There was some disappointment among power users when iPadOS 15 was announced because we didn’t get some of the features and apps that many of us were hoping for. I didn’t get the enhanced external display support that I was really hoping to get this year. Others were hoping for things like iPadOS versions of Apple’s pro apps, multi-user support, or even some elements of macOS being ported over. The point is that, while the new features we did get in iPadOS 15 look great, none of us got everything we wanted.
A lot of the disappointments were related to the power of the new M1 iPad Pros, which were released a month ahead of WWDC. The combo of impressive specs and Apple moving to the M1 name for the processor definitely inflated expectations and left many iPad users wanting more.
There is one group of new iPad Pro owners who have been especially vocal in their disappointment with iPadOS 15. Many of the people who bought the 1 TB and 2 TB versions of the iPad Pro did so to get the expanded 16 GB of RAM that comes with both. This setup seemed to be perfectly suited for running pro-level applications, as well as to provide additional headroom for developers to take advantage of in the future.
Unfortunately, after the release of the new iPad Pros, we learned that they were still constrained by an old restriction that limits apps from using more than 5 GB of RAM. This limit is based on the 6 GB that was available in previous two gens of iPad Pro models. Even though all of the 2021 iPad Pros have 8 or 16 GB, third party apps currently have no way to take advantage of it.
When this limitation wasn’t specifically addressed during WWDC, it seemed like Apple might be pushing any potential changes off a while.
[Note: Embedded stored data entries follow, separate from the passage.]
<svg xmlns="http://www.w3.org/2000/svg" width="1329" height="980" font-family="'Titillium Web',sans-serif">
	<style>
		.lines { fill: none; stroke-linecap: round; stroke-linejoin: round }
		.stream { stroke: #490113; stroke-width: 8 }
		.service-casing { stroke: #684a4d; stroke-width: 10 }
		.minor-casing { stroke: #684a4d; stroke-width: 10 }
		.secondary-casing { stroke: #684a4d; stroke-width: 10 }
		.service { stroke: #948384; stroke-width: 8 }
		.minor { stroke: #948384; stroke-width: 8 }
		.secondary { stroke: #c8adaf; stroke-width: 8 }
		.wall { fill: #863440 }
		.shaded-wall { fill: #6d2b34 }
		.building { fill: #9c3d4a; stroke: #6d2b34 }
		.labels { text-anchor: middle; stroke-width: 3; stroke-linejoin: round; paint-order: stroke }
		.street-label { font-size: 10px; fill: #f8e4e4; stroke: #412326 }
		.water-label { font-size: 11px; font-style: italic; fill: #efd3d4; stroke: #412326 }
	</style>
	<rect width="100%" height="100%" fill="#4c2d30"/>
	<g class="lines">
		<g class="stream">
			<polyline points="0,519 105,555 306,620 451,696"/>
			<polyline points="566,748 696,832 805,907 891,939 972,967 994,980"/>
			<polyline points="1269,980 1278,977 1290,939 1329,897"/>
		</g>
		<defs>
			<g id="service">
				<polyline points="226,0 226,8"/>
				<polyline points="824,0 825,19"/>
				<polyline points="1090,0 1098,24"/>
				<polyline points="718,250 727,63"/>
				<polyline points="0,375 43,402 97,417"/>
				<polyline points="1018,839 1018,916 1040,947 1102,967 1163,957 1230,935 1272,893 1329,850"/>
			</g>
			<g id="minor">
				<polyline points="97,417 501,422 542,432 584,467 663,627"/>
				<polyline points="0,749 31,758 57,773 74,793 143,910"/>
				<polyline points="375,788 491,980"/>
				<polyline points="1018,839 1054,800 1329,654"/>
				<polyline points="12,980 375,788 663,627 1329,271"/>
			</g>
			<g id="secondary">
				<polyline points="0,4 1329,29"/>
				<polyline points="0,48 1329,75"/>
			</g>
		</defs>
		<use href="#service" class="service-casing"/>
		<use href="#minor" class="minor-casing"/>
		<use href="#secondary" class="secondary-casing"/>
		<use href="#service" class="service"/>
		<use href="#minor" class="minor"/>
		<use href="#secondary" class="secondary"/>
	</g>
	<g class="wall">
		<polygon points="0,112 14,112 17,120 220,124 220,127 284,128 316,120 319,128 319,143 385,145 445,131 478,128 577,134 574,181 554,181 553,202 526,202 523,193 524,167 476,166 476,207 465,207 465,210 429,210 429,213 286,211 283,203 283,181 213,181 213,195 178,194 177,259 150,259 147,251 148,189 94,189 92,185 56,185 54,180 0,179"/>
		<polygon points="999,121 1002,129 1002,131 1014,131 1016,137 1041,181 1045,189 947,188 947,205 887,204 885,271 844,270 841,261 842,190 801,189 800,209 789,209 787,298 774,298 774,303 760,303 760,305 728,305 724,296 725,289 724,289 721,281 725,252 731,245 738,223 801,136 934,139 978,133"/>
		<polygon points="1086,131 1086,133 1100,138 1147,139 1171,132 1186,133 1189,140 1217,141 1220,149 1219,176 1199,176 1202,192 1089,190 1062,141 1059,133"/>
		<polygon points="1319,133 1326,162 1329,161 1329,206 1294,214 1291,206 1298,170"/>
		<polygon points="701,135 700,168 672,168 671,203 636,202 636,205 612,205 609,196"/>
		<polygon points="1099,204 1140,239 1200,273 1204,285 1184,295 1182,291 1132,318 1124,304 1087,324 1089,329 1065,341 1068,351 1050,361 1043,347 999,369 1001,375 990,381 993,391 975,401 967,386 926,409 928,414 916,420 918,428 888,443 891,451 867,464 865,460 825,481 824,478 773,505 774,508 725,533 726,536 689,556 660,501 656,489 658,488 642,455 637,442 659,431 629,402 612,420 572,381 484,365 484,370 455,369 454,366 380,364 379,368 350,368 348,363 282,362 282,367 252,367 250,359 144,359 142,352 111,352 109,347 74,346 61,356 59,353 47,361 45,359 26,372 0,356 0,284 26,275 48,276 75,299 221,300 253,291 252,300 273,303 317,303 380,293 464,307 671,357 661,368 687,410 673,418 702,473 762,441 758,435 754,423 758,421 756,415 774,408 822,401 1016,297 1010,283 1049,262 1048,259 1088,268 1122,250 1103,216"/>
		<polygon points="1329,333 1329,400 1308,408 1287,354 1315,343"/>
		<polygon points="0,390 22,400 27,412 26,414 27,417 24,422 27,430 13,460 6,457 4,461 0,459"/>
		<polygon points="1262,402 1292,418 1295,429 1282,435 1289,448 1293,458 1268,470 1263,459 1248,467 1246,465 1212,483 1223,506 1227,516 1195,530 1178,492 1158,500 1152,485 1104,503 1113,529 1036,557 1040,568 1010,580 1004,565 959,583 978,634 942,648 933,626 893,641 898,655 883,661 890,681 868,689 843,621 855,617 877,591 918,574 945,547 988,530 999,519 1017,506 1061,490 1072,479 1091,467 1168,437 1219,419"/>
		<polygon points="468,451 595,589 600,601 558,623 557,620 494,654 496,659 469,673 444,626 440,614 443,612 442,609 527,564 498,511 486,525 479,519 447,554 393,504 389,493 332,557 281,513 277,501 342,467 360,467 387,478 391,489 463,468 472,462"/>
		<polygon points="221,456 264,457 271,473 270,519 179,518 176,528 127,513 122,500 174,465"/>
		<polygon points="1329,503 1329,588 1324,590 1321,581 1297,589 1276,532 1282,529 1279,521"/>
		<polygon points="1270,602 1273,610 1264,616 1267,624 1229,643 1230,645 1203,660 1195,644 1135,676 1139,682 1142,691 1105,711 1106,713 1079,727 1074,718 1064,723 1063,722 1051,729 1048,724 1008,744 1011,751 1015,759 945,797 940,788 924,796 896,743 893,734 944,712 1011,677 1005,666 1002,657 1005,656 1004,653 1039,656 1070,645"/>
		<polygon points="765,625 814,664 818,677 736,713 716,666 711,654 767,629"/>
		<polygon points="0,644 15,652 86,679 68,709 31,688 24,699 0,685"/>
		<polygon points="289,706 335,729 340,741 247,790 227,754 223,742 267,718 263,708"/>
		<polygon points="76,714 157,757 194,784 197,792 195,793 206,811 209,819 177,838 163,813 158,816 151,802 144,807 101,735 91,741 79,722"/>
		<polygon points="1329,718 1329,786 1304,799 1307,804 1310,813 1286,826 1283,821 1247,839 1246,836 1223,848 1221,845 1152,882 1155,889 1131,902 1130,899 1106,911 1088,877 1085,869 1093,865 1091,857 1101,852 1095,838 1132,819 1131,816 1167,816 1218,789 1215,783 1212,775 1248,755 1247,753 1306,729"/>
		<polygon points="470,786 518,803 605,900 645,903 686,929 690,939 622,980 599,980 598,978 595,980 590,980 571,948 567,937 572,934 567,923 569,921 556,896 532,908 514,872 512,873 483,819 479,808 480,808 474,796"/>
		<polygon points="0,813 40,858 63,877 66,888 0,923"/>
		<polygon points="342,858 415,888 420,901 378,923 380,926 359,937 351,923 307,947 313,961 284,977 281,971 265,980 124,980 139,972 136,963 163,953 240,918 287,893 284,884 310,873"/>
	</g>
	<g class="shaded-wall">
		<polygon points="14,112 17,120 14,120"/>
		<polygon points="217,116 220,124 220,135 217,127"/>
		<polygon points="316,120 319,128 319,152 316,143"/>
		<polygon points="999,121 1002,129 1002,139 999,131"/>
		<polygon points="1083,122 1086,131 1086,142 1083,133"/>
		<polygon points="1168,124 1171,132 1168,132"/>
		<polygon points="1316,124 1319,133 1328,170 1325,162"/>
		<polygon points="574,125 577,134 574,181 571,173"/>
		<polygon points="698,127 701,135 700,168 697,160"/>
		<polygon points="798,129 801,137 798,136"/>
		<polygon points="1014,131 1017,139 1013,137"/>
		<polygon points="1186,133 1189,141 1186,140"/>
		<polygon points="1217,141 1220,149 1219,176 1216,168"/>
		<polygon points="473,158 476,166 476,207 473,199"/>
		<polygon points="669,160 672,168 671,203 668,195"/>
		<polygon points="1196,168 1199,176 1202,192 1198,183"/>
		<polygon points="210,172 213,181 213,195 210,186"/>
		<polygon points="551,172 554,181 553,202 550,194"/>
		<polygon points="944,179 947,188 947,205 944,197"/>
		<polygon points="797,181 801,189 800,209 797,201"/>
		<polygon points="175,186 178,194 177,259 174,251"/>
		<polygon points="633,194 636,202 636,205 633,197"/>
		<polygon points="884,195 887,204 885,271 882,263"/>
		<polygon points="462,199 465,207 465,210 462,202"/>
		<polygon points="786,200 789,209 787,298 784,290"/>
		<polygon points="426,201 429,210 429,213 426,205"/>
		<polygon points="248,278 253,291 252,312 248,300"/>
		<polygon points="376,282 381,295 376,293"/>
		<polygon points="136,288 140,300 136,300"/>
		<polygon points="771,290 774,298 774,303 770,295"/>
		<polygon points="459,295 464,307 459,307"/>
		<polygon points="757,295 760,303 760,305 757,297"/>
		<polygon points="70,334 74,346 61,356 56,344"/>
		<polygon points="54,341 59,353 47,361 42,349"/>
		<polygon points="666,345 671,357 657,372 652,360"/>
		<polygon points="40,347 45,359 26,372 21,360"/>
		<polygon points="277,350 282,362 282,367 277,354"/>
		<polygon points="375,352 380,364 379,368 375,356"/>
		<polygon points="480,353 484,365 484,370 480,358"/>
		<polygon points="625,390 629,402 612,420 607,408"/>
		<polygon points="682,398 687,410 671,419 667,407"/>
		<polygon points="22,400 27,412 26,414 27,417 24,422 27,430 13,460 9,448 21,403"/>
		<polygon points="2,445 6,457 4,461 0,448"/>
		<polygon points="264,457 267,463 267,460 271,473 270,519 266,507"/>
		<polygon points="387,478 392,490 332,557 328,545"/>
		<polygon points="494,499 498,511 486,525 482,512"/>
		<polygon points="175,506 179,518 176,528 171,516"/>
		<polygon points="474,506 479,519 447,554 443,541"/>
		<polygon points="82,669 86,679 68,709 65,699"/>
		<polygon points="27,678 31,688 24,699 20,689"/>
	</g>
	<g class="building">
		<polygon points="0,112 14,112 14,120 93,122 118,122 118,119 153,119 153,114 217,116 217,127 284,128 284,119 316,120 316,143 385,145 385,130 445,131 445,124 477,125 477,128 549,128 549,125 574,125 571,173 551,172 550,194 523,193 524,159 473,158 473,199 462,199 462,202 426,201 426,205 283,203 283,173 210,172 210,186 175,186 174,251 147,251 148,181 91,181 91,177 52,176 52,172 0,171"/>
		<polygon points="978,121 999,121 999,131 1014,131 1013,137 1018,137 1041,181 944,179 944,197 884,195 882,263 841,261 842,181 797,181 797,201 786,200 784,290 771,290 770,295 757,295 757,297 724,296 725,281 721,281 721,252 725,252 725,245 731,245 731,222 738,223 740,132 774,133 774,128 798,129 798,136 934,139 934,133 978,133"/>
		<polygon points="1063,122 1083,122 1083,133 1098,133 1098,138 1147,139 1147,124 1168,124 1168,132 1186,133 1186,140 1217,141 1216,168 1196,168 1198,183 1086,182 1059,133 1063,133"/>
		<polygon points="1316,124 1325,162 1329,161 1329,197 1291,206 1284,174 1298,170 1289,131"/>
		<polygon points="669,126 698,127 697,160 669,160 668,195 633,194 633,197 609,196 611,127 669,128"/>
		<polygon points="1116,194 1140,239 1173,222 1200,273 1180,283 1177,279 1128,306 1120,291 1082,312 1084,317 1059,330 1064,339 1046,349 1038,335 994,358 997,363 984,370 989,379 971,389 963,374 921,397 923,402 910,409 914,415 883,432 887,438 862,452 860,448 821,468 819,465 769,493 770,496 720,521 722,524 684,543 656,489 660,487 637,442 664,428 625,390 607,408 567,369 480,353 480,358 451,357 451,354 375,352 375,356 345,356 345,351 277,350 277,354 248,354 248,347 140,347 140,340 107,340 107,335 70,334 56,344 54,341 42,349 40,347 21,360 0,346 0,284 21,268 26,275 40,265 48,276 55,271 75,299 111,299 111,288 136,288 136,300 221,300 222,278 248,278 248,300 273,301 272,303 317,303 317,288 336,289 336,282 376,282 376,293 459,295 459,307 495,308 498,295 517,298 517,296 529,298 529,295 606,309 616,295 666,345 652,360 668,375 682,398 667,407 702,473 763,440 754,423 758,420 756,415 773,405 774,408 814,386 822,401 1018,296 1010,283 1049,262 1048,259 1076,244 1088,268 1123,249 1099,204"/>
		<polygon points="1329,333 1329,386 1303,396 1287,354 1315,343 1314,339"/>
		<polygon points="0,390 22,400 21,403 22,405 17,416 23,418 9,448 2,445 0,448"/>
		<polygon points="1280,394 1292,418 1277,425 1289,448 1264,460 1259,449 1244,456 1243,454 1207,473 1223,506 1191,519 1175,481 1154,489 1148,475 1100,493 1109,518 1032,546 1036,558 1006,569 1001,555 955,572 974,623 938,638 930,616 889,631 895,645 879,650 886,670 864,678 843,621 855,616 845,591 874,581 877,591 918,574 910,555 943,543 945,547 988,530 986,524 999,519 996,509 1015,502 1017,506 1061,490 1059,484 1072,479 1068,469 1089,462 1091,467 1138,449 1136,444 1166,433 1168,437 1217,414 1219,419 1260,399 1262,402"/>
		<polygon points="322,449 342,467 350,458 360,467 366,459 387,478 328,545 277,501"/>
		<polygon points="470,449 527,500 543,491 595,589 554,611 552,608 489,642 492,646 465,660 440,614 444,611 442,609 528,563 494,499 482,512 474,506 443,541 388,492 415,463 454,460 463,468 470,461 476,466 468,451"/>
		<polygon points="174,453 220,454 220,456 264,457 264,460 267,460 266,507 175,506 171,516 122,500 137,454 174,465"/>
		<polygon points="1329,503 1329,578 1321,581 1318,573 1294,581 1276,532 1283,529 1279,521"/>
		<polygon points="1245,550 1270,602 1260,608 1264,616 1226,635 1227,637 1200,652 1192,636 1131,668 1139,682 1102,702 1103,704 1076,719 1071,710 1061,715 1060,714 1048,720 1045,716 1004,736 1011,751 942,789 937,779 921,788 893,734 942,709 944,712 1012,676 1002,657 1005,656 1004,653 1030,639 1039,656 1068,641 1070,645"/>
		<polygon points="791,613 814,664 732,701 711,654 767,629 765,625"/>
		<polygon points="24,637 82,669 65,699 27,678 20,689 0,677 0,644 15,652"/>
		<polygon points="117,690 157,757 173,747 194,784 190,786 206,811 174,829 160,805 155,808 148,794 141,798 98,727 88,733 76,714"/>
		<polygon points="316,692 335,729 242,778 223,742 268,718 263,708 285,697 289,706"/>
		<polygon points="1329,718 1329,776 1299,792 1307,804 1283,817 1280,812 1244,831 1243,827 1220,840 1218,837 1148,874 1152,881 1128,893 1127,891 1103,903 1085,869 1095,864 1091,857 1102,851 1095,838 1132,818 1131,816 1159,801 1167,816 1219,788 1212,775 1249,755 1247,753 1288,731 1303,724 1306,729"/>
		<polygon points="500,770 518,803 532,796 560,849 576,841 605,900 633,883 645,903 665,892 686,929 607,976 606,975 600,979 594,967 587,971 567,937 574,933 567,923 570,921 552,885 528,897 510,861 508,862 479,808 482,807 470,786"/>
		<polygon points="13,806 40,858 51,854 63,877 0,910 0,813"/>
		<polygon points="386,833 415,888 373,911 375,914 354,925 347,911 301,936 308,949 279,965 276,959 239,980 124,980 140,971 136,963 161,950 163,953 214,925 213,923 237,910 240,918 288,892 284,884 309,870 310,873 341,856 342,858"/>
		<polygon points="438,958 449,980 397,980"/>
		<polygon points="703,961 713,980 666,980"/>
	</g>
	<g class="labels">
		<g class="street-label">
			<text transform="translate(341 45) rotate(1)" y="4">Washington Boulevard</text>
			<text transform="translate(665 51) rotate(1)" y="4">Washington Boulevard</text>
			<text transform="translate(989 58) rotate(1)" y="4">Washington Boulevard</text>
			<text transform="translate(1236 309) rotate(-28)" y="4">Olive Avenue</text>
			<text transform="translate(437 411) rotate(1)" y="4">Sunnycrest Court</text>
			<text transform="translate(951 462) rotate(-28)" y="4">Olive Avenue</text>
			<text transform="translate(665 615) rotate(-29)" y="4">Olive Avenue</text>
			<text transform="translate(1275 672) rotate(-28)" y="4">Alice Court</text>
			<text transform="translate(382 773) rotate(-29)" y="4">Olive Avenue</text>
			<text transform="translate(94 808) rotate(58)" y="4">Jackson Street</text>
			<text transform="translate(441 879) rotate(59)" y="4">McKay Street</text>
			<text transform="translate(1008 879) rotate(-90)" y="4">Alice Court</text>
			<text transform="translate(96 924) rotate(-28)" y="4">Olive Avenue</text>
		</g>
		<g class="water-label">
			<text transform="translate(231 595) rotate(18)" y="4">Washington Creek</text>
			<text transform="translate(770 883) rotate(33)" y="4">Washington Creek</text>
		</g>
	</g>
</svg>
That felt like an unfortunate miss on their part. Thankfully, that tuned out to not be the case, as Apple has just announced a new public entitlement that will allow developers to request privileged access to RAM. Note that this capability was already part of iOS and iPadOS, but it was a private entitlement that only first party apps and OS system processes could use.
So, this really isn’t a major change to iOS and iPadOS. Apple is simply opening up access to an existing feature to all developers. However, this is still a potentially significant upgrade for power users. It should give developers of pro apps more incentive to improve and expand existing applications, as well as bring new ones to the platform. If this pan out, I think we will see the 1 TB and 2 TB models become the standard for iPad Pro power users in the future.
I’m sure this will be especially good news to those users who have already invested in these iPad Pro models for their 16 GB of RAM. It will take time, but hopefully their promise of more horsepower to run pro apps will be fulfilled now that the reigns are being relaxed a bit.
Apple making this memory allocation entitlement public may not be a major new feature, but it is a small change that shows that they are listening to what users want. They are just a lot slower in delivering than most of us would prefer.